Fahlbusch M, Wesselmann U, Lehmann P
HELIOS Klinikum Wuppertal.
Hautarzt. 2013 Feb;64(2):107-9. doi: 10.1007/s00105-012-2477-x.
A five-year-old girl, vaccinated against varicella-zoster virus (VZV) presented with clinical symptoms of herpes zoster in the 6th cervical dermatome. A VZV direct immune-fluorescence assay was negative three times but additional genotypical analysis showed a VZV strain genotype 2 (Oka vaccine strain). Therefore the diagnosis of a breakthrough varicella disease with the vaccine strain was established.

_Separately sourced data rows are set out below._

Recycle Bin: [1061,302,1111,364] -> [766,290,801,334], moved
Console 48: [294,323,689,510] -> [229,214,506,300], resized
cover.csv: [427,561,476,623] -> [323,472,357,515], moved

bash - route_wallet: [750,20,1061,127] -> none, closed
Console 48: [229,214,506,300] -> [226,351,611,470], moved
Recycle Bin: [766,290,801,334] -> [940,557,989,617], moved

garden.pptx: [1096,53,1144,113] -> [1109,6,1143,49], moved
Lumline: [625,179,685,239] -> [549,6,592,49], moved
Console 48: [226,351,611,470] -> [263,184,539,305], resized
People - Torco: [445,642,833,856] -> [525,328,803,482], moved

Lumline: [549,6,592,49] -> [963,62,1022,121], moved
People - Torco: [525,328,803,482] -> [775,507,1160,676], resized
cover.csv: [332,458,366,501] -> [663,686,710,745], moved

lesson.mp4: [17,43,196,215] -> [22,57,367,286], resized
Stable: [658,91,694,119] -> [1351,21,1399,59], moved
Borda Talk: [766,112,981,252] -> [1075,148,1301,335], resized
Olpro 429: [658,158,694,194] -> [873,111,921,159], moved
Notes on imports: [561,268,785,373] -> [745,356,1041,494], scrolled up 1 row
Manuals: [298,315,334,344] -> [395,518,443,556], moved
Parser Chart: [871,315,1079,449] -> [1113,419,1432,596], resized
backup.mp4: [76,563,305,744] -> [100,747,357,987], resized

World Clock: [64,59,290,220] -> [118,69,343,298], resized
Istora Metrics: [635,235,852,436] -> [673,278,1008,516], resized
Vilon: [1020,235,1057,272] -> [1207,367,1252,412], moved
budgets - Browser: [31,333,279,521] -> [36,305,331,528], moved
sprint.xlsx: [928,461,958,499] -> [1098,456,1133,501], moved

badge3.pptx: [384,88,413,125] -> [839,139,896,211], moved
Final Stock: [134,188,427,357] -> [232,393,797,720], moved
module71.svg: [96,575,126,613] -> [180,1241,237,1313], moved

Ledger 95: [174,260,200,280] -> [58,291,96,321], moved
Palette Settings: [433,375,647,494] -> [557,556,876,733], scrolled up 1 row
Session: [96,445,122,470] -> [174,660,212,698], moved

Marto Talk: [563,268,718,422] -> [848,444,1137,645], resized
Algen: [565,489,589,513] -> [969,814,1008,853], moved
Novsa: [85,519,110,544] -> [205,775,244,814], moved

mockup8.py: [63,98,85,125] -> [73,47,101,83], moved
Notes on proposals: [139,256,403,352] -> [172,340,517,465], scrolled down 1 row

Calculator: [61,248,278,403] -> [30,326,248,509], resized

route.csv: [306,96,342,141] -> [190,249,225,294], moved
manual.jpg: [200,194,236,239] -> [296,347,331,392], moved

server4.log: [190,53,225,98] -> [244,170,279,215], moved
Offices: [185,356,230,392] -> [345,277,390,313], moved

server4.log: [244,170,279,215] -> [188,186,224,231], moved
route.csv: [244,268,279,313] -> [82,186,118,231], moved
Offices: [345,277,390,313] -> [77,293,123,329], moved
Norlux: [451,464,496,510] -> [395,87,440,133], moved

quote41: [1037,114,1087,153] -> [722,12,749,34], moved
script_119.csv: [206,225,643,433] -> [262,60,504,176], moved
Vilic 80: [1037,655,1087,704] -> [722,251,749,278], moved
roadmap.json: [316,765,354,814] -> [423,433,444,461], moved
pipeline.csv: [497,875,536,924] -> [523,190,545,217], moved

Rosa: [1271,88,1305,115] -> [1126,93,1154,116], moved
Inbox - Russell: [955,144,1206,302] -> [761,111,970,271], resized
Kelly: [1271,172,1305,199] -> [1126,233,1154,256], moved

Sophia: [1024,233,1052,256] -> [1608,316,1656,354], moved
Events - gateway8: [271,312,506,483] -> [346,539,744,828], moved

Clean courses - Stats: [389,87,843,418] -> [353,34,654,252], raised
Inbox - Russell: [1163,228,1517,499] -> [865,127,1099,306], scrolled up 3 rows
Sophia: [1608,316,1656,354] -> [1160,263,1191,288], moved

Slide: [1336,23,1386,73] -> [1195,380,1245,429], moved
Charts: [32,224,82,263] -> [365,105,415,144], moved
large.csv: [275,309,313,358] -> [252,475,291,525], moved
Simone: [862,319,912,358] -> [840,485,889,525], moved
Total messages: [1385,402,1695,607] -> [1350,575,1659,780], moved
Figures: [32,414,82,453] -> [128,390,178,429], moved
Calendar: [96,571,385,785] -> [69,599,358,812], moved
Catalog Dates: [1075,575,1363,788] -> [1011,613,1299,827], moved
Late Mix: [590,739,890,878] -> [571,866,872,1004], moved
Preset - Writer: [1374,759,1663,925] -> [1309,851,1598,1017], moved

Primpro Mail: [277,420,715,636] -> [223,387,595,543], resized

An immunodeficiency was ruled out and the patient responded well to the initiated therapy. This case demonstrates that a negative VZV direct immunofluorescence assay does not exclude an infection with the vaccine strain.
一名接种过水痘-带状疱疹病毒(VZV)疫苗的5岁女孩,在第6颈神经节皮肤区域出现带状疱疹的临床症状。VZV直接免疫荧光检测三次均为阴性,但进一步的基因分型分析显示为VZV 2型毒株(Oka疫苗株)。因此,确诊为疫苗株突破性水痘疾病。排除了免疫缺陷,患者对开始的治疗反应良好。该病例表明,VZV直接免疫荧光检测阴性并不能排除疫苗株感染。